# TEXTO MOSTRADO
2010-06-13 10:06 FC Barcelona Por: Administrador

Así fue la jornada de reflexión



Para cualquier persona normal, un día de descanso conlleva levantarse cuando te sangre la oreja a causa del roce con la almohada (siempre que los niños te lo permitan), limitar el ejercicio físico a ir de la cama a la ducha, de la ducha al sofá y del sofá a la nevera. Queda descartada cualquier actividad de exhibición pública y desplazamientos largos. Y mucho menos si te has pasado diez días de campaña electoral. Pues bien, eso es justo lo que no hicieron los candidatos a la presidencia del Barcelona en su supuesto día de descanso, llamado pomposamente de reflexión.

Así que mientras la masa social barcelonista reflexionaba, los candidatos se lanzaron a dejarse ver y a hacer cosas que queden chachi en el diario de hoy y que les haga parecer que son un tipos súper estupendos.

Repartieron la jornada los cuatro candidatos entre la familia y las actividades deportivas, ya fueran de miranda o de protagonista.

Todos aprovecharon para desayunar con la familia y conseguir que sus hijos les vieran diciendo algo que no tuviera nada que ver con el programa electoral.

Luego, una vez acabados los cereales y las galletas, empezó de nuevo una jornada de descanso a medias.

Sandro Rosell, quizás porque es el favorito de las encuestas, es el que menos se dejó ver. Pasó la mañana en familia, comió en casa y aprovechó para relajarse viendo los partidos del Mundial de la jornada hasta que se fue al Palau a ver el partido contra el Caja Laboral acompañado de su mujer y algunos miembros de su candidatura.

Marc Ingla también desayunó en familia, pero luego apenas se relajó. A las 10, estaba en cabrera de Mar para jugar un partido de fútbol de la Fundación Umbele de Xavier Sala i Martín, no se quedó a la comida posterior porque se fue a ver a los cadetes del Barça en Igualada y por la tarde asistió al Palau. Por la noche, suponemos que no vio ningún partido más.

Jaume Ferrer retó a los miembros de su candidatura a un partidillo de fútbol sala en el que el equipo del candidato, con gol incluído ganó por 8-2. Por la tarde, antes del basket, celebró el cumpleaños de una de sus hijas.

Benedito, por su parte fue a Igualada donde coincidió con Ingla y hasta firmó autógrafos a los niños, que le prometían el voto. Está claro que los pequeños no pillaron lo de la reflexión.

# PREGUNTAS DEL MATERIAL
(a) Extrae del texto sobre la jornada de reflexión todo lo que va desde "2010-06-13 10:06 FC" hasta "tipos súper estupendos.", sin cambiar nada.
(b) Di si cada afirmación coincide con el texto sobre la jornada de reflexión y responde sí o no, citando las palabras del texto que lo deciden. (i) Sandro Rosell fue al Palau con su mujer. (ii) El equipo de Jaume Ferrer perdió el partidillo de fútbol sala. (iii) Marc Ingla se quedó a la comida después del partido de la Fundación Umbele.

# MATERIAL PROPORCIONADO
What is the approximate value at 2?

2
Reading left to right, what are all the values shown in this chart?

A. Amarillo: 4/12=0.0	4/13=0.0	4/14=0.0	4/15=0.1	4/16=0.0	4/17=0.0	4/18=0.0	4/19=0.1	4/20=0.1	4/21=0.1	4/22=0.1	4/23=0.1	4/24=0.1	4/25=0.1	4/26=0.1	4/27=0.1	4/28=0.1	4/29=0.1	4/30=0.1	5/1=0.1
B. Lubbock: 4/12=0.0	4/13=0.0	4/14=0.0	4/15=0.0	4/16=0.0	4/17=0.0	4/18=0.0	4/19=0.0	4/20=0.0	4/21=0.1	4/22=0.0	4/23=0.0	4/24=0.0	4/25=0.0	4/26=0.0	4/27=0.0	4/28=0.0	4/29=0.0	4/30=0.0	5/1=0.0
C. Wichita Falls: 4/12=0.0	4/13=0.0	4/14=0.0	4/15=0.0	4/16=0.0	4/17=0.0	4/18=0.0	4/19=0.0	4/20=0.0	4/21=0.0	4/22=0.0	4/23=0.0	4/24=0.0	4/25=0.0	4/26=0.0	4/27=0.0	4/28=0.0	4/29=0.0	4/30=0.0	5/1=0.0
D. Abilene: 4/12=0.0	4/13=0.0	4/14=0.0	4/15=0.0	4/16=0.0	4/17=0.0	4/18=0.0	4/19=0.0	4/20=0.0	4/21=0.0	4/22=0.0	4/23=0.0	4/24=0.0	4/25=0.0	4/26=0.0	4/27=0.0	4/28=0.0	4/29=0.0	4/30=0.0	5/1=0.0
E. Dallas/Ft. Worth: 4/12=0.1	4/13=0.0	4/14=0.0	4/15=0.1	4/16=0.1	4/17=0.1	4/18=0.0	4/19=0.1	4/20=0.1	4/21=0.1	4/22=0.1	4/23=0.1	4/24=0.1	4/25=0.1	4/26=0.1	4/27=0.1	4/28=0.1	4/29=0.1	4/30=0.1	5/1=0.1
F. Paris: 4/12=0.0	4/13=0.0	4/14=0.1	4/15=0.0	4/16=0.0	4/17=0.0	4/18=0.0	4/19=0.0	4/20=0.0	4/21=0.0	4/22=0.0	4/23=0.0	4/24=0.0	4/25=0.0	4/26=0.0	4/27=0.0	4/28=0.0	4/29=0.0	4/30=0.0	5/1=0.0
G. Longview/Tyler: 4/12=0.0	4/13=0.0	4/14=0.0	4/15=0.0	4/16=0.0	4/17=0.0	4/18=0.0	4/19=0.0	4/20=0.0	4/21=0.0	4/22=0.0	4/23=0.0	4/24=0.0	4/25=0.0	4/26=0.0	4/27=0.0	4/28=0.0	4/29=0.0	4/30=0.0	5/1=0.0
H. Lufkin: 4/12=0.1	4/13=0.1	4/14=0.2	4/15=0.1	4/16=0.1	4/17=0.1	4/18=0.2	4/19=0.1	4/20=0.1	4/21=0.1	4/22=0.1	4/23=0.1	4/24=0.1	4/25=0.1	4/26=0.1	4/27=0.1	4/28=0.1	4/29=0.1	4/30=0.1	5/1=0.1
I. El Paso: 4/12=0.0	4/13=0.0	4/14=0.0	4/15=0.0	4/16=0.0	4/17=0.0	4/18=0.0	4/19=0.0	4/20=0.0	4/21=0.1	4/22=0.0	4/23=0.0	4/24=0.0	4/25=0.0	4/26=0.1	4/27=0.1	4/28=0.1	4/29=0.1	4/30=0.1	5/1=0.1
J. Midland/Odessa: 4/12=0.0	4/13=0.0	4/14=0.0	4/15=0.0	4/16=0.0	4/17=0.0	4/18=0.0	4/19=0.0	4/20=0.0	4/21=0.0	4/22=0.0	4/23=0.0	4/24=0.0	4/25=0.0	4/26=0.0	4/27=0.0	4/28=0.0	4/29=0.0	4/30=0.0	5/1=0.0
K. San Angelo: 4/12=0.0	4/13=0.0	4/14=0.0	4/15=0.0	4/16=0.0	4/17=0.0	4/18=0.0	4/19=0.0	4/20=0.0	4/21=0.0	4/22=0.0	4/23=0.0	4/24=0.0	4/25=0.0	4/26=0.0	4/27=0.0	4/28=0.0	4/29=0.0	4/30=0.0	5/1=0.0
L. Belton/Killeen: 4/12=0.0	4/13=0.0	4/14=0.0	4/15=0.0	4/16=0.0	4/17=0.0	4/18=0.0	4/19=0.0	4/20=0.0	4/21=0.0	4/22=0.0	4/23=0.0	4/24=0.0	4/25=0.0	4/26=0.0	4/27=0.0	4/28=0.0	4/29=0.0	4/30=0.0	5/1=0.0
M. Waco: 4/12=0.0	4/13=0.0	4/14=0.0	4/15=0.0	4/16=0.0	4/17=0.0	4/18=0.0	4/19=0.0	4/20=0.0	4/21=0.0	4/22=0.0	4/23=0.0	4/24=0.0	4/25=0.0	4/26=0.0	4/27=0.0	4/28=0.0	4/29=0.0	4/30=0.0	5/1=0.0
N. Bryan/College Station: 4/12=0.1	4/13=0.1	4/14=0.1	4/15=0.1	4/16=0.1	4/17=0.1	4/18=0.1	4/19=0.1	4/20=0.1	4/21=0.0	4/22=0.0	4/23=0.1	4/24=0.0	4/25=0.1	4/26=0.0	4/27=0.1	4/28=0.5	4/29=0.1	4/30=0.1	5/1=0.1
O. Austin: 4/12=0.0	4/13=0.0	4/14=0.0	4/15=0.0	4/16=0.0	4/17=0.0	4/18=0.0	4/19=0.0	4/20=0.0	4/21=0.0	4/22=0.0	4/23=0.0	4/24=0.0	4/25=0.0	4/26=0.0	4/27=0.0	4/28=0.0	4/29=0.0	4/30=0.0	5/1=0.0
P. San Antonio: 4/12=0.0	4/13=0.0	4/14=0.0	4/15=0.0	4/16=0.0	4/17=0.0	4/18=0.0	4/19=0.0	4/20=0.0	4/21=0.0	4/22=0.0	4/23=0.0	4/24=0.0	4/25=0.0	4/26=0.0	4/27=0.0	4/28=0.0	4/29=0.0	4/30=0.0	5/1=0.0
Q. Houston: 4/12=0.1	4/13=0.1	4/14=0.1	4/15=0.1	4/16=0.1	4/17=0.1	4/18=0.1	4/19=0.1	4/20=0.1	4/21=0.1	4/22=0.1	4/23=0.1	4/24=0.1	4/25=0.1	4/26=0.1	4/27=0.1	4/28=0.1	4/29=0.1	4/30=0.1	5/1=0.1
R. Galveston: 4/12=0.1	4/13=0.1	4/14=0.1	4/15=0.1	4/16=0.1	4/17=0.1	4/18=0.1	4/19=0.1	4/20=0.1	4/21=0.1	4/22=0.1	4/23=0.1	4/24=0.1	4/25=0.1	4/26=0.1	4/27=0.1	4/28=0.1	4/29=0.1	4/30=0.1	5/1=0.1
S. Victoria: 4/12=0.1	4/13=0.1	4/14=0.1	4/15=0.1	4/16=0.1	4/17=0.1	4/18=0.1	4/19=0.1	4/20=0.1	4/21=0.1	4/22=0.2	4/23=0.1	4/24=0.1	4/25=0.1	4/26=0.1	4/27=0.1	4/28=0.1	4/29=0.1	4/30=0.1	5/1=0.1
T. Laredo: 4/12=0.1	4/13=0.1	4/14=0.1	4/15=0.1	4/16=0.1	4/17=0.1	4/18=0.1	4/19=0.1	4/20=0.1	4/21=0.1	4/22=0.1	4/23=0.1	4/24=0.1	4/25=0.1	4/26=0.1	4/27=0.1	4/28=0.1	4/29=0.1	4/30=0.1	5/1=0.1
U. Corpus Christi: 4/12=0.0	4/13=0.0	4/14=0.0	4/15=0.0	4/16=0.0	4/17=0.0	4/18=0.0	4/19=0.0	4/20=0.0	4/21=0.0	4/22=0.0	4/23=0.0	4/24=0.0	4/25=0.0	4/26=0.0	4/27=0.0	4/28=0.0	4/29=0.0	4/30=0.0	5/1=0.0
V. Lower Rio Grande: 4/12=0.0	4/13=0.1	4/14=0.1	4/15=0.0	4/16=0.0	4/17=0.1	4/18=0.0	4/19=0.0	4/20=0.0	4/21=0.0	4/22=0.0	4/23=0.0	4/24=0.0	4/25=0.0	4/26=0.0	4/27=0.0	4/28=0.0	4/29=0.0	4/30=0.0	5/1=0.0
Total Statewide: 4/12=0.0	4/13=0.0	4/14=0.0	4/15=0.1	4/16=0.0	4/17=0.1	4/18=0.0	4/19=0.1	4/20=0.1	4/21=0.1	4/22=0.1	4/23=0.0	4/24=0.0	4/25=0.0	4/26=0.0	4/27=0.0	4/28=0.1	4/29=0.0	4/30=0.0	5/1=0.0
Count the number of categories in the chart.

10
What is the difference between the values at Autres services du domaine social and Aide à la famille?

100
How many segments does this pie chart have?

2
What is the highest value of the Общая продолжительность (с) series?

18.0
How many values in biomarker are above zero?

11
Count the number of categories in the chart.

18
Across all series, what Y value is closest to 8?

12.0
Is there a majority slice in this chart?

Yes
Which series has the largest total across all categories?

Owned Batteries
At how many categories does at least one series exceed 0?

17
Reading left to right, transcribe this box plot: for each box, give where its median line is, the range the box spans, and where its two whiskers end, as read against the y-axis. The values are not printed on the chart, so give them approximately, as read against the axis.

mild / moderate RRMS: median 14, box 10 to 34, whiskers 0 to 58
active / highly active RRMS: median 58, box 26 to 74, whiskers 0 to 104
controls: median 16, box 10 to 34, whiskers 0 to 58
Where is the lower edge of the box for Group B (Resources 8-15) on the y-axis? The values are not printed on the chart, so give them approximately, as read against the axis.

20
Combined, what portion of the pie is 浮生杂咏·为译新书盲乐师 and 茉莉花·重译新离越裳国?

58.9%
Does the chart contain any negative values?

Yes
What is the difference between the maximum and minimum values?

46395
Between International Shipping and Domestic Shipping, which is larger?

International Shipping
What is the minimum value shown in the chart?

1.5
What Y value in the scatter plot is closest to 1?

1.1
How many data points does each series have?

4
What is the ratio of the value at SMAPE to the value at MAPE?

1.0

# RESPUESTAS
(a)
2010-06-13 10:06 FC Barcelona Por: Administrador

Así fue la jornada de reflexión



Para cualquier persona normal, un día de descanso conlleva levantarse cuando te sangre la oreja a causa del roce con la almohada (siempre que los niños te lo permitan), limitar el ejercicio físico a ir de la cama a la ducha, de la ducha al sofá y del sofá a la nevera. Queda descartada cualquier actividad de exhibición pública y desplazamientos largos. Y mucho menos si te has pasado diez días de campaña electoral. Pues bien, eso es justo lo que no hicieron los candidatos a la presidencia del Barcelona en su supuesto día de descanso, llamado pomposamente de reflexión.

Así que mientras la masa social barcelonista reflexionaba, los candidatos se lanzaron a dejarse ver y a hacer cosas que queden chachi en el diario de hoy y que les haga parecer que son un tipos súper estupendos.

(b)
(i) Sí: «se fue al Palau a ver el partido contra el Caja Laboral acompañado de su mujer y algunos miembros de su candidatura».
(ii) No: «el equipo del candidato, con gol incluído ganó por 8-2».
(iii) No: «no se quedó a la comida posterior porque se fue a ver a los cadetes del Barça en Igualada».